Murid : Lalu mengapa kalbu dihubungkan dengan Baitullah?

Guru : Karena Ka'bah adalah rumah Allah secara simbolik yang dimuliakan di bumi. Manusia bertawaf mengelilinginya dengan jasad. Sedangkan kalbu yang suci menjadi tempat manusia menghadap Allah dengan ruh dan kesadarannya. Para ulama tasawuf mengatakan: "Ka'bah adalah kiblat badan, sedangkan kalbu adalah kiblat ruh."

Murid : Apakah Rasulullah pernah menjelaskan kedudukan Hati?

Guru : Ya. Rasulullah bersabda, "Ketahuilah, dalam jasad ada segumpal daging. Jika ia baik, baiklah seluruh jasad. Jika ia rusak, rusaklah seluruh jasad. Ketahuilah, itulah Hati." (HR. Bukhari dan Muslim). Hadis ini menunjukkan bahwa Hati adalah pusat kehidupan spiritual manusia.

Murid : Bagaimana cara memuliakan kalbu agar menjadi tempat yang layak bagi cahaya Allah?

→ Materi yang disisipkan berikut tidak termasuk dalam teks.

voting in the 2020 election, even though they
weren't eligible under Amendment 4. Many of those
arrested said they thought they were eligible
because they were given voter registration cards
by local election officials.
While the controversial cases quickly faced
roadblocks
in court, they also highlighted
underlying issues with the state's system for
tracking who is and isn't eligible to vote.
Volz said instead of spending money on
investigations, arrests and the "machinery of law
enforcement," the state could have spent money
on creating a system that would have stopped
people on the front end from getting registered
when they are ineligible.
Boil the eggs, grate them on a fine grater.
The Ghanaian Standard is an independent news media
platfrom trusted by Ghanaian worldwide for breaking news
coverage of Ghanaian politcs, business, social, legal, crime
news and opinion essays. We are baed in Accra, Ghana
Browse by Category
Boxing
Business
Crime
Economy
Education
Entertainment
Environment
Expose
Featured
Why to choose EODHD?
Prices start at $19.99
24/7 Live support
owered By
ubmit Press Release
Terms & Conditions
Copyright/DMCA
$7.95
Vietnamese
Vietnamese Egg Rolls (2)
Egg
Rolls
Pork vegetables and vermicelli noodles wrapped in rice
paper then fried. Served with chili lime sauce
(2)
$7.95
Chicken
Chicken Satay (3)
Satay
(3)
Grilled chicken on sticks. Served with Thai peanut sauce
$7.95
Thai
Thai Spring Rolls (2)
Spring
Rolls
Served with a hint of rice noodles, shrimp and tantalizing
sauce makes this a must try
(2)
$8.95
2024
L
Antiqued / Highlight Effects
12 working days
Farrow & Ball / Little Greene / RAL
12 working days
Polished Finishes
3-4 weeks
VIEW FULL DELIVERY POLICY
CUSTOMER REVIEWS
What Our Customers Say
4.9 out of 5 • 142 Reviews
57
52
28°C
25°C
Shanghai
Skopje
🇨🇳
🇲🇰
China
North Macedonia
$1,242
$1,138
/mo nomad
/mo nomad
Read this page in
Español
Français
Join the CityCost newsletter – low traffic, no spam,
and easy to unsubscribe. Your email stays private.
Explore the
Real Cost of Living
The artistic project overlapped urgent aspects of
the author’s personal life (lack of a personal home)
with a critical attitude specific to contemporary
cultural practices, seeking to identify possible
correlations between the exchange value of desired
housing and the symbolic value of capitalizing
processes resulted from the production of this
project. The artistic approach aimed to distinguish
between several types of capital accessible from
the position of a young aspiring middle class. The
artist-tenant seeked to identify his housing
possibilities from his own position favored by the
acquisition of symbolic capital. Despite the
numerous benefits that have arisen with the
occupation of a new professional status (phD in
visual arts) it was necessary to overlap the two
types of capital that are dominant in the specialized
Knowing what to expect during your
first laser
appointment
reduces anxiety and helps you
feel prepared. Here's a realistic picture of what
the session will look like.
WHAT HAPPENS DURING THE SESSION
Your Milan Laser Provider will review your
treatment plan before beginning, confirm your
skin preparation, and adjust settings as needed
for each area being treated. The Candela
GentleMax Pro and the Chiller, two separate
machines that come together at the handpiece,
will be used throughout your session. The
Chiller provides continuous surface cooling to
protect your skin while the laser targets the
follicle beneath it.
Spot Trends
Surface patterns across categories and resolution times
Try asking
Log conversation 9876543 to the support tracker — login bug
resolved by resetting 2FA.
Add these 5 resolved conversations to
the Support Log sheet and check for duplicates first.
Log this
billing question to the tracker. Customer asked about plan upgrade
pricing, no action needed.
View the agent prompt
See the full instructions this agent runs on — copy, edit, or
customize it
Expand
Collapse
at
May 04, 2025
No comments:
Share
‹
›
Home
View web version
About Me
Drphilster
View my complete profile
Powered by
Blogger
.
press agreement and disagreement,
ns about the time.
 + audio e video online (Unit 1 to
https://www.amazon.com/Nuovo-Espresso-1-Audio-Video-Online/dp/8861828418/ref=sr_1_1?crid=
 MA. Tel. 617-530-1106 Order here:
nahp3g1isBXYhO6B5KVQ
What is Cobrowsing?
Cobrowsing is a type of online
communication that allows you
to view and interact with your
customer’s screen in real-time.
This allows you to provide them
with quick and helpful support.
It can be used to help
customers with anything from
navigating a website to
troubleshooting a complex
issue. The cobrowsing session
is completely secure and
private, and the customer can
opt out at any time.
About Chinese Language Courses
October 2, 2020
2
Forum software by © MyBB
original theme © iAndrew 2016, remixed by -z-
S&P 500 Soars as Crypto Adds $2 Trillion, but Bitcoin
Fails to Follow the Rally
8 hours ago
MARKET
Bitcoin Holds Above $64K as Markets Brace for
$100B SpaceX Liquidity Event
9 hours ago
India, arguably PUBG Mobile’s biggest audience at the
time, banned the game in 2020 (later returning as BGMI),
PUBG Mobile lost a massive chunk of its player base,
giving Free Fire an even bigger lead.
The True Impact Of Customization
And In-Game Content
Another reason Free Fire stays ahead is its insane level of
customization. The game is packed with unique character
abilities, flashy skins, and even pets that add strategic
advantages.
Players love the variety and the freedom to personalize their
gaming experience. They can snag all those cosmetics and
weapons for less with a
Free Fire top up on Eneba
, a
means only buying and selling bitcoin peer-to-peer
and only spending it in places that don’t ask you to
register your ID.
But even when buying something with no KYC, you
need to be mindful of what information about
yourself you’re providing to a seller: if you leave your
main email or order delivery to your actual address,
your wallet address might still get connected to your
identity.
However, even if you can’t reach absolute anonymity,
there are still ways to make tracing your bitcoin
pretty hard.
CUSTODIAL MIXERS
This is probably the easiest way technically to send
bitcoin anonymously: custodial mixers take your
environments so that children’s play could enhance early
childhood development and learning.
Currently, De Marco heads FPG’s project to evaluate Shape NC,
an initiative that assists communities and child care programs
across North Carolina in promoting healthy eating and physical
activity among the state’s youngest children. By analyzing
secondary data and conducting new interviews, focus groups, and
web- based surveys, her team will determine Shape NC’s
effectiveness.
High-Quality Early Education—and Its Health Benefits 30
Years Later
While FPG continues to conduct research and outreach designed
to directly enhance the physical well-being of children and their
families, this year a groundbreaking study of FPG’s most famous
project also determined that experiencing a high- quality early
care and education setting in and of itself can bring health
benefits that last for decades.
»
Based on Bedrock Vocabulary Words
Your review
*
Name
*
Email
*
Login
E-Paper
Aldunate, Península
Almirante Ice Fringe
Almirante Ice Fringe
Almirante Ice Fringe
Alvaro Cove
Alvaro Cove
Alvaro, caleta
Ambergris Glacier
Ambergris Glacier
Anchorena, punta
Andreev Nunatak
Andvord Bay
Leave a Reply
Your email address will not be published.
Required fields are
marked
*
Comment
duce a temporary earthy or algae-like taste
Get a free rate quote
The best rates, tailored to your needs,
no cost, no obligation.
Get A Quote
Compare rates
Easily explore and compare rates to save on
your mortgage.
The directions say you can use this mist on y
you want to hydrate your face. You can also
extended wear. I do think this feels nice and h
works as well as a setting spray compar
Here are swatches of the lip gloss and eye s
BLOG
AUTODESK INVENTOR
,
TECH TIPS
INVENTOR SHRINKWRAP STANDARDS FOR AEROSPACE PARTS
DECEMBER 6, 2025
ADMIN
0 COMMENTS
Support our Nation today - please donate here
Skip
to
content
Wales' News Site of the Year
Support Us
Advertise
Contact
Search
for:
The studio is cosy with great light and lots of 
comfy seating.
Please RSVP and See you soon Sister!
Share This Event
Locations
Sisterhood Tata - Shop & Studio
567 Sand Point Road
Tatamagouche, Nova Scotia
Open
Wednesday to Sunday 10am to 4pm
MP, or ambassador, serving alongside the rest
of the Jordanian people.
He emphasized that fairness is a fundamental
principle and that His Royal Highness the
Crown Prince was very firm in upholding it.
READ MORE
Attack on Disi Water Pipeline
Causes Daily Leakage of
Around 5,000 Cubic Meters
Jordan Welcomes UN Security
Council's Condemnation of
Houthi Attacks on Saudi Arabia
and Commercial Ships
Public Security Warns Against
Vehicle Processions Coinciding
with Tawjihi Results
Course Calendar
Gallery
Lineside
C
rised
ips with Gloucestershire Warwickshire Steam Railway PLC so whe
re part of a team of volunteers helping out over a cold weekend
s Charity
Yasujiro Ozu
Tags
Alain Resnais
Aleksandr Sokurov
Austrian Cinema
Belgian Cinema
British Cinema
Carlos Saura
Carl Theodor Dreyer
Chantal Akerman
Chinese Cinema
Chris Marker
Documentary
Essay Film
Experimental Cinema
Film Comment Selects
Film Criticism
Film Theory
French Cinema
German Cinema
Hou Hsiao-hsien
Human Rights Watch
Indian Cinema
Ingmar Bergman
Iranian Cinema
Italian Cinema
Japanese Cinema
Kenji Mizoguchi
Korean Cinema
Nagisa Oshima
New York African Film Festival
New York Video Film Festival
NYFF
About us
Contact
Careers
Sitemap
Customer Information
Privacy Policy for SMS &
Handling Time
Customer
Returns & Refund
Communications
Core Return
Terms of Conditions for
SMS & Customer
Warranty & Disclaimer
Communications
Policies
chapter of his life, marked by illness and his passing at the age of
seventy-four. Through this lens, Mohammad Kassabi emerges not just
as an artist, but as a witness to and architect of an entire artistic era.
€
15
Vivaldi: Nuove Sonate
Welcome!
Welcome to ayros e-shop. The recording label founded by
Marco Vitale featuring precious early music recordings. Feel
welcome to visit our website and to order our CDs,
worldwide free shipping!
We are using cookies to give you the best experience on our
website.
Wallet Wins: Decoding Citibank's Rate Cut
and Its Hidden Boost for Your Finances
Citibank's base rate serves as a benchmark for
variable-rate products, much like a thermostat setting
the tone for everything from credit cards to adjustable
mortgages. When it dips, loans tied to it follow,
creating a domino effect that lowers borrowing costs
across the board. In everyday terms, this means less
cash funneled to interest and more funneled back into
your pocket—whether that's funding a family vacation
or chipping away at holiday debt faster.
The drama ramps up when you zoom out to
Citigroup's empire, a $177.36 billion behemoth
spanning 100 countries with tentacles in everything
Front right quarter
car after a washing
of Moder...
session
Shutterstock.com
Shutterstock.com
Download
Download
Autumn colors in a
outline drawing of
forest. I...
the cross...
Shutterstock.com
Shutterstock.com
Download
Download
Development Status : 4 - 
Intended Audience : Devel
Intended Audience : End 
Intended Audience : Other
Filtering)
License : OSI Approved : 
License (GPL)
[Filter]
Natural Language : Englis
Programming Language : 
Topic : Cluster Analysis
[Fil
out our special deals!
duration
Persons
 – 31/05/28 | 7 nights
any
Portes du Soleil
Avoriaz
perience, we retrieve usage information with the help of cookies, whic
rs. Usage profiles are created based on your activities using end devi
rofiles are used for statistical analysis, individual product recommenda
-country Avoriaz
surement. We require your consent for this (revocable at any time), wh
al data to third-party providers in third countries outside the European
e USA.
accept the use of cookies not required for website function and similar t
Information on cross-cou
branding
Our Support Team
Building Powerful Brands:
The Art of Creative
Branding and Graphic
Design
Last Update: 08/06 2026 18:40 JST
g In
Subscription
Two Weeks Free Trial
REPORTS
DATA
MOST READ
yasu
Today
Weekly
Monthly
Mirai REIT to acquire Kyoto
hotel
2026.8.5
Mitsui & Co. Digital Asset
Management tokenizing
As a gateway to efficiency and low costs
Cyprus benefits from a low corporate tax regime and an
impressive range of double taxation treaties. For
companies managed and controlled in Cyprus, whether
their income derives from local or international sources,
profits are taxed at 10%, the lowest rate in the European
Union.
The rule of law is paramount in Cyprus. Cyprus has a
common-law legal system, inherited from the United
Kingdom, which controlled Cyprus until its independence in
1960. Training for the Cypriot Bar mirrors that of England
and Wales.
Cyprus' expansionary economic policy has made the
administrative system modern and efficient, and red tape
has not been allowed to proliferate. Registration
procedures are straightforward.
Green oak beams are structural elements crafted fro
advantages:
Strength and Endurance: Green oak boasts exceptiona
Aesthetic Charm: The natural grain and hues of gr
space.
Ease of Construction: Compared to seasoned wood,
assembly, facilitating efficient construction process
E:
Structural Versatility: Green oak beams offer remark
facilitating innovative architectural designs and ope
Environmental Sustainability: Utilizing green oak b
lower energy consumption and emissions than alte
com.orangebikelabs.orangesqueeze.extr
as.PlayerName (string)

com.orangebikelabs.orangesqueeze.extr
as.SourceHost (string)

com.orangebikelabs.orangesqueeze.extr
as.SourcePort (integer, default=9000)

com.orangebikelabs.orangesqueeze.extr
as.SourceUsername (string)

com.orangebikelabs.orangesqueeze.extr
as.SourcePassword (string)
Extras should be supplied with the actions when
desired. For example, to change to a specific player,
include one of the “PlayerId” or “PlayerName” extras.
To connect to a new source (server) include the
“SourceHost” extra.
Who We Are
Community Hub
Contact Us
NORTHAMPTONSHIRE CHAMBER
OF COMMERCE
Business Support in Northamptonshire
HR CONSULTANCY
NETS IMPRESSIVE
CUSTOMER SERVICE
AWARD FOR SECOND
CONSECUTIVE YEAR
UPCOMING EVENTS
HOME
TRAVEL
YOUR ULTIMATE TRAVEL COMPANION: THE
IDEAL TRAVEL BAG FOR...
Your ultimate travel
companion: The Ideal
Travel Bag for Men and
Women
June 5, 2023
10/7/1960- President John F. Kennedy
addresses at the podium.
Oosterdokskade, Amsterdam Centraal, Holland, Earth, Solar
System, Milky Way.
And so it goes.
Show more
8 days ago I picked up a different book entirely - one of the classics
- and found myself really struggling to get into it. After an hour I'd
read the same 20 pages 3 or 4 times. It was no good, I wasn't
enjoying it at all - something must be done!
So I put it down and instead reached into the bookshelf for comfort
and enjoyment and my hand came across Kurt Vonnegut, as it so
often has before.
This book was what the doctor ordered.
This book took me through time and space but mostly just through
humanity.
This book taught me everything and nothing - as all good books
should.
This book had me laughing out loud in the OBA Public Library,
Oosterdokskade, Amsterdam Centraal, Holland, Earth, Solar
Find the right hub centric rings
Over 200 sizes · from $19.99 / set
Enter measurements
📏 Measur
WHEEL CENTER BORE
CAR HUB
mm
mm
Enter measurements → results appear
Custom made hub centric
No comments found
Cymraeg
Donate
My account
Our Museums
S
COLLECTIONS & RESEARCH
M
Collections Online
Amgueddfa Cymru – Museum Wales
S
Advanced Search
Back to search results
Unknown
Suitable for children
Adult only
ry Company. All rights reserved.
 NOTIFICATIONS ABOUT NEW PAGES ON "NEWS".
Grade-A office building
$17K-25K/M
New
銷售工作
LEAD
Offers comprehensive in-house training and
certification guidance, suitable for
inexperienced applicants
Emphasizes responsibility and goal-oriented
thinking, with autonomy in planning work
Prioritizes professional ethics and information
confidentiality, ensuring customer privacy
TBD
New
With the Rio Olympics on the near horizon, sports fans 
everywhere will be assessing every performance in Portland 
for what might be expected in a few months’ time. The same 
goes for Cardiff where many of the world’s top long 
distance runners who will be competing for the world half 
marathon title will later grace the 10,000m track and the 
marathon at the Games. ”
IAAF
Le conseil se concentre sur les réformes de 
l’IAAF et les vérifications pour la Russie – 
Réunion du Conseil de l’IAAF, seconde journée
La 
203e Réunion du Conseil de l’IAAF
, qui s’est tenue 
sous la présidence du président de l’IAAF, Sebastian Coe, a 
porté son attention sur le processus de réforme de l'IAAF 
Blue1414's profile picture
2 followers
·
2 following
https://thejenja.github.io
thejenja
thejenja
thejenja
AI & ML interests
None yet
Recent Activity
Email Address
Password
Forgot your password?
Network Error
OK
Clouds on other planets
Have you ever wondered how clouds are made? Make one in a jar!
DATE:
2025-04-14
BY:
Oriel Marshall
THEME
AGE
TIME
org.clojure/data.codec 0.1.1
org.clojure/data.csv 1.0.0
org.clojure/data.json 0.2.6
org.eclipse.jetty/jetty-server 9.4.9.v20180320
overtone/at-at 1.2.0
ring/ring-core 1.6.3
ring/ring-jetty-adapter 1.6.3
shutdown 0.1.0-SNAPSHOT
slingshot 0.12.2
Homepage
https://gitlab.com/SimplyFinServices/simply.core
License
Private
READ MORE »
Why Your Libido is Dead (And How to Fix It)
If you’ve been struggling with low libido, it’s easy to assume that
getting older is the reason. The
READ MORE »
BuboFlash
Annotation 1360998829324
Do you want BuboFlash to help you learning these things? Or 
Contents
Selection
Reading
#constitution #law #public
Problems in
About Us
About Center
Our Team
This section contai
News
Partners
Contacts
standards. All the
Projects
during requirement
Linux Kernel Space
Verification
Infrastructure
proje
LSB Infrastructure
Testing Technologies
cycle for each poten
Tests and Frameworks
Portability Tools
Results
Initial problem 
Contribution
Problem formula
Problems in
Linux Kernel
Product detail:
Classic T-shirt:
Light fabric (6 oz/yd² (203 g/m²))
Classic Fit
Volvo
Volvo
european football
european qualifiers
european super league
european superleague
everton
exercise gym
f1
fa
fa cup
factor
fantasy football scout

Guru : Sebagaimana Ka'bah dibersihkan dari berhala, kalbu juga harus dibersihkan dari berhala batin: kesombongan, riya, dengki, ujub, dan kecintaan berlebihan kepada dunia. Allah berfirman, "Sungguh beruntung orang yang menyucikan jiwanya, dan sungguh merugi orang yang mengotorinya." (QS. Asy-Syams: 9-10). 

Murid : Apa tanda kalbu telah hidup?

Guru : Kalbu yang hidup akan tenang saat mengingat Allah. 

Allah berfirman, "Ingatlah, hanya dengan mengingat Allah hati menjadi tenteram." (QS. Ar-Ra'd: 28). Ia tidak mudah dikuasai pujian ataupun hinaan. Ia melihat segala sesuatu sebagai jalan menuju Allah.

Murid ::Guru, apakah perjalanan menuju Allah sebenarnya adalah perjalanan menuju kalbu?

Guru : Ya. Banyak orang mencari Allah ke segala arah, padahal Allah telah menunjukkan tempat untuk mengenal-Nya, yaitu hati yang bersih. Rasulullah bersabda, "Sesungguhnya Allah tidak melihat rupa dan harta kalian, tetapi Dia melihat hati dan amal kalian." (HR. Muslim). Karena itu para ArifBillah berkata, "Barang siapa mengenal kalbunya, ia akan mengenal kebutuhan dirinya kepada Tuhannya."

Murid : Lalu apa pelajaran terbesar dari semua ini? 

Guru : Jangan hanya sibuk memperindah penampilan lahir, tetapi perindahlah juga kalbumu. Jangan hanya memuliakan Ka'bah yang berada di Makkah, tetapi muliakan pula kalbu yang ada dalam dadamu. Sebab Allah memandang hati yang bersih, yang penuh cinta, ikhlas, dan penghambaan kepada-Nya.

Guru : "Wahai anakku, Ka'bah adalah rumah yang dikunjungi manusia. Tetapi kalbu yang bersih adalah rumah yang dipenuhi cahaya iman. Barang siapa membersihkan kalbunya dari selain Allah, maka ia akan menemukan bahwa Allah selalu dekat dengannya". "Dan Kami lebih dekat kepadanya daripada urat lehernya." (QS. Qaf: 16)

Murid : "Guru, kini aku mengerti, perjalanan terjauh bukanlah menuju suatu tempat, melainkan perjalanan membersihkan kalbu hingga layak menghadap Allah."